A popular song. For a long time, I believe that the lyrics of that song were unquestionably true. I wanted to believe so badly that love was all you needed to make the world a better place. I wanted to believe that, when things were bad, having love in your heart was all you needed.
I want to be clear that I’m not trying to be negative when I say this, but it’s just not true. Love is not always enough. If it was, divorce would not be on the rise. Family relationships would not break down. People would not fall apart, fall out and drift away. Strap in, because I’ve got a lot to say on this.
If all you needed was love, then the problems of the world would be borne away by the overwhelming goodwill of kind-hearted people. There wouldn’t be discrimination, there wouldn’t be separation. No, love is not all there is. Love itself isn’t enough.
Now, this might be a strange thing for people of just about any theistic tradition. Many religions have a great focus and emphasis on love and how it is the first, foremost and greatest force in the world. You need more than that, though. This of course begs the question: If love isn’t what everyone makes it out to be, then what IS the greatest force in the world?
I recently finished Camp NaNoWriMo again, which stands for National Novel Writing Month (the ‘camps’ act as a practice event for the real deal in November). Instead of writing a novel-length piece as I usually would, however, I decided to focus on fifty thousand words of short stories. It’s something I had never attempted before – short stories aren’t really my thing.
It was hell. I was busy some days, tired and miserable the others, and these all meant that I very quickly snowballed into falling behind (a common theme for me participating in this event). Several people I talked to about it noticed how stressed it was making me and said “why don’t you just give up?” or “is it really that important?”
I would like to say that love of writing kept me going, but there were several moments in which I just wanted it over. I certainly didn’t enjoy all of the time I was writing, either. What kept me going, then? What kept me writing when I was miles behind, uninspired, exhausted and a little under the weather? It was willpower. I told myself it would be done. I told myself I could do it and, somehow, in a little daze about four hours before midnight, I did finish.

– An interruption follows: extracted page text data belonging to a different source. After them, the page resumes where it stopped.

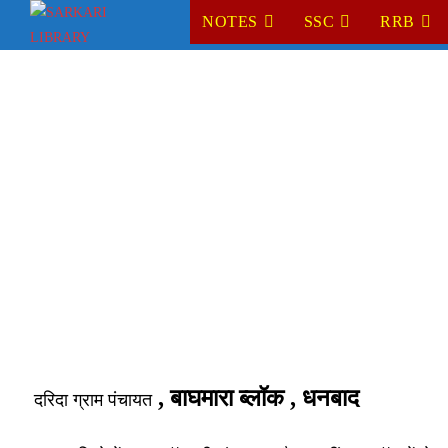
Skip
NOTES
SSC
RRB
to
content
, बाघमारा ब्लॉक , धनबाद
दरिदा ग्राम पंचायत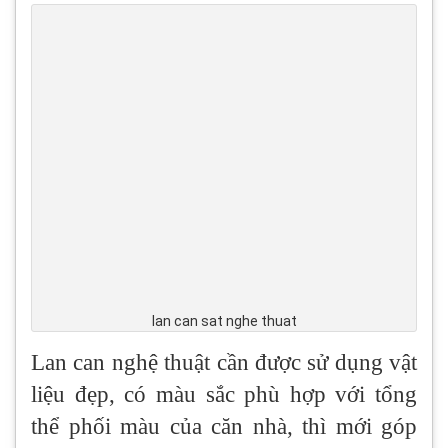
lan can sat nghe thuat
Lan can nghệ thuật cần được sử dụng vật
liệu đẹp, có màu sắc phù hợp với tổng
thể phối màu của căn nhà, thì mới góp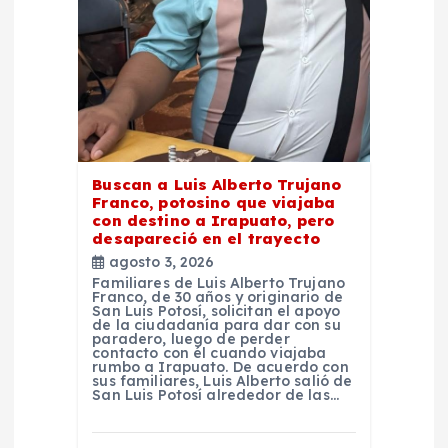
e
e
n
t
r
Buscan a Luis Alberto Trujano
Franco, potosino que viajaba
con destino a Irapuato, pero
a
desapareció en el trayecto
agosto 3, 2026
d
Familiares de Luis Alberto Trujano
Franco, de 30 años y originario de
San Luis Potosí, solicitan el apoyo
de la ciudadanía para dar con su
a
paradero, luego de perder
contacto con él cuando viajaba
rumbo a Irapuato. De acuerdo con
s
sus familiares, Luis Alberto salió de
San Luis Potosí alrededor de las…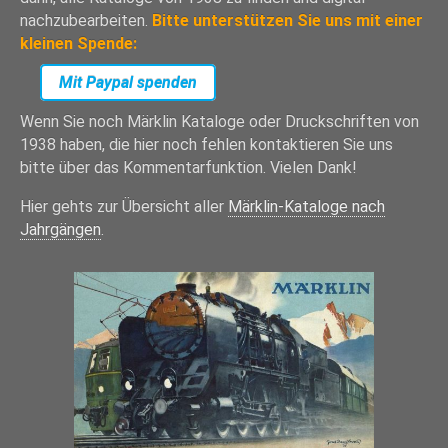
nachzubearbeiten.
Bitte unterstützen Sie uns mit einer
kleinen Spende:
Mit Paypal spenden
Wenn Sie noch Märklin Kataloge oder Druckschriften von
1938 haben, die hier noch fehlen kontaktieren Sie uns
bitte über das Kommentarfunktion. Vielen Dank!
Hier gehts zur Übersicht aller
Märklin-Kataloge nach
Jahrgängen
.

I’m not saying it was a masterpiece by the end, or that I was in a good mindset for quality writing, but I did it. Now, love does keep me going in some small way, too. I do have a deep love of writing, of my stories and of my characters. I do have a love for the art, for the hope that I will one day be able to share it with people the world over. Love is nothing without will, though.
It’s the will to continue that allows us to have difficult conversations with people we care about, to stick it out in a low-paying job that we need, to do something good for someone else when we have a day off. We say that the reason we do these things is because of love, but it’s really love backed by a WILL.
People don’t stick it out in difficult times because of soft love, but because their love is something they want to strive for, to fight for, and to keep at all costs. If I’m playing a good computer game and it becomes a bit difficult, I will proceed in one of two ways – give up if there’s really no chance or (and this is the most likely) rage and fight until I’ve won. I love computer gaming. I love to win. To succeed and win in a game, even one you enjoy, there is bound to be a lot of frustration and difficulty before you get to the end.
So why do people give up on love? They lose the will. They can no longer push themselves through the difficulty, through the pain. It no longer feels worth it. Love doesn’t give up on people, they give up on it.
You can have all the love in the world, but if you don’t will it to continue, then it won’t. You need that willpower to push past the difficulty that inevitably arises in sharing your life with another person. You need to be able to give of yourself even in the times when it’s difficult. It wasn’t just love that kept me going, but the will to keep loving.
Love is a choice as much as an emotion. We control it as much as it controls us – you choose whether or not to stay after a terrible argument. You choose whether or not to forgive someone that has deeply wronged you. You choose whether or not the distance between you can be fixed. It isn’t entirely out of your hands. It’s about how badly you want it. It’s not about whether or not something just happens. The question is: do you have the willpower for it?